Myth 2: Under communism, everyone receives the same wage, no matter if they are a street sweeper or a brain surgeon.

This fallacy can be dismissed by both looking at the history of Marxist regimes, and by reading Marxist theory. Under the leadership of the Bolshevik party, workers in the USSR were paid according to their technical ability. This same arrangement can be seen in Cuba and China. But the USSR, China and Cuba were never communist. The goal of communism is to abolish the wage system altogether. Once the entire productive output of society is geared towards necessity instead of profit, articles of consumption will no longer require to be bought and sold. The full productive capacity of society is severely limited under the profit motive, which requires commodities to be produced only to be sold, and sold for profit. Instead of simply pushing the prices of commodities down, abundance puts workers out of work, and slows production to a grinding halt. The advance of technology should make us be able to produce enough for society, and allow us to have more free time for unalienated labour, that is, labour that is intellectually and emotionally fulfilling, instead of just fulfilling profit requirements.

Myth 3: Communism will never work because humans are inherently greedy and selfish.
This argument is presented with no other evidence other than the fact capitalism exists. Capitalism was the result of technological improvements that made production under the social relations of feudalism inefficient, and therefore society had to change to accommodate. At no point in history did humans declare, we are greedy, therefore we must create society to reflect our greediness. Humans are neither passive players nor the master architects of society. Human nature is something that reflects our social existence, and in turn shapes society, which in turn again shapes our nature. It is an ongoing dialogue between our consciousness and the material reality in which we exist.

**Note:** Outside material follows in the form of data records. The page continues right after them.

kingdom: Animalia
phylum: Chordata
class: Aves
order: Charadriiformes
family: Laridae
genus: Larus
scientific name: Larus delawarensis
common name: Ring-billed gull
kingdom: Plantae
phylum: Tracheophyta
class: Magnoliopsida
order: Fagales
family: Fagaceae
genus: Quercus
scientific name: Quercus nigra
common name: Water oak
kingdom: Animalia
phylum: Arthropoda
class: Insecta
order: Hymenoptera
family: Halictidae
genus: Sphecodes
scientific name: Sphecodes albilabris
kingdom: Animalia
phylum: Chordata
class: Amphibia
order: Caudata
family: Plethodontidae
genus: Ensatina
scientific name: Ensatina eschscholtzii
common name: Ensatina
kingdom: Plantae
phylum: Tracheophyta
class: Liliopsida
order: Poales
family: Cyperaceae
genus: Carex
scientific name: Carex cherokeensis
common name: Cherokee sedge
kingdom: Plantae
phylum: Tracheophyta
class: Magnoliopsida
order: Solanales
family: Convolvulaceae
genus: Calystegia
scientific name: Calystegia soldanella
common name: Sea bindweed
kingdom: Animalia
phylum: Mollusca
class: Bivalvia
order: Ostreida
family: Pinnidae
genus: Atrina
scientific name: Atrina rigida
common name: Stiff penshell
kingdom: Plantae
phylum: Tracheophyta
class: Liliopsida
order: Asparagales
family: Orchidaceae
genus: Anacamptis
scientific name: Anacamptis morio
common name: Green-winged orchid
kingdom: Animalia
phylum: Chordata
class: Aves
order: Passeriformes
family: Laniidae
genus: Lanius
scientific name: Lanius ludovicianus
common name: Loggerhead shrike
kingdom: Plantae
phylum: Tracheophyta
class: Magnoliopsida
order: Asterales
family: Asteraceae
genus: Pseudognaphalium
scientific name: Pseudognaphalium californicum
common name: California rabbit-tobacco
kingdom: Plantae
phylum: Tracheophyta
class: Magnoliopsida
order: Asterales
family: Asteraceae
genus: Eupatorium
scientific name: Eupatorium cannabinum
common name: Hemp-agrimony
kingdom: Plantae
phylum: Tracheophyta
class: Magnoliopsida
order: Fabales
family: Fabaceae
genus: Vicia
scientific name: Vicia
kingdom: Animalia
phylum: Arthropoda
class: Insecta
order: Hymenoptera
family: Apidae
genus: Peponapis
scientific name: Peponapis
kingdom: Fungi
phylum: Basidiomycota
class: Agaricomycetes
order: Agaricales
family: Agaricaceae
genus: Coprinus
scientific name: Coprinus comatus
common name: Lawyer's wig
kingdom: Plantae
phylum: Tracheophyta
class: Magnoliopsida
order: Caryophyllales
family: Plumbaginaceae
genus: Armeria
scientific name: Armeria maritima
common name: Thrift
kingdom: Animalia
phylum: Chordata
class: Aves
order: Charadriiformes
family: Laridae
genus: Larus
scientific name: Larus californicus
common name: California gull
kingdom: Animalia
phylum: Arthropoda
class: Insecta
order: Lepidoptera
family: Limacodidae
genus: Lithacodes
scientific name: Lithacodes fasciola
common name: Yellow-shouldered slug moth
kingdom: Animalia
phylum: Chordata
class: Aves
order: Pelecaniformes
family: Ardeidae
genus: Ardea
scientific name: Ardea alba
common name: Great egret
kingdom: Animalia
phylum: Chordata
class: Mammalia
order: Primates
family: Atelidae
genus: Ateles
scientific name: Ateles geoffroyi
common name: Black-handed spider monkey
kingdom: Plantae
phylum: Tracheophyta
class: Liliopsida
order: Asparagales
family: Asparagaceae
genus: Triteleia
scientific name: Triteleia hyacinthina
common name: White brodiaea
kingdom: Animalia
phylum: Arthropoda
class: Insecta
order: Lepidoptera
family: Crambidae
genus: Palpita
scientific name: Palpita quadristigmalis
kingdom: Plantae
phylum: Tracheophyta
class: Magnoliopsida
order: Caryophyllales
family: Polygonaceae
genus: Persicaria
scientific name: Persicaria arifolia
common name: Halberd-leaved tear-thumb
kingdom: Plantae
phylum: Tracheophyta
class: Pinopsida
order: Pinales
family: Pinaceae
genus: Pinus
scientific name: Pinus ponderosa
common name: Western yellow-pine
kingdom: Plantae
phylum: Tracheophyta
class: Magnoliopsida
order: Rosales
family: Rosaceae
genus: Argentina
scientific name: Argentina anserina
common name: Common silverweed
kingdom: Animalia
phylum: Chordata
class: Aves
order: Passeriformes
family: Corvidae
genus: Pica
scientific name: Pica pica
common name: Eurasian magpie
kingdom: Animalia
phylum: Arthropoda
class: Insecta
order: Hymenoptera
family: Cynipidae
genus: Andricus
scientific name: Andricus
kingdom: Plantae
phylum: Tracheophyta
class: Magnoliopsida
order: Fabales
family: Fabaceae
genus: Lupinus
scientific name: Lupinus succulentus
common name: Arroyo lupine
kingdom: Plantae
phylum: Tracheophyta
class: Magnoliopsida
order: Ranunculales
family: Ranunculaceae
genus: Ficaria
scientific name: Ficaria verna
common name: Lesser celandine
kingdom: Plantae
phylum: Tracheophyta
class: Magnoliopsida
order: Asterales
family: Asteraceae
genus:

Myth 4: Communism does not create incentive to work.


This myth is closely linked to the myth that everyone is forced to receive equal payment for their labour. The goal of communism is not to cap incentive to work, but to give everyone equal opportunity to excel. Capitalism provides workers nothing more than the incentive to create more wealth for their employers than their fellow workers. This allegorical ladder that workers told they must climb because it can lead them to the loft of the capitalist class is an intentionally narrow and rickety one, and it creates nothing but conflict amongst the working class as they fight to ascend to no avail. Communism does not intend to remove this ladder, but to install many ladders, so all workers may embrace the luxurious loft above.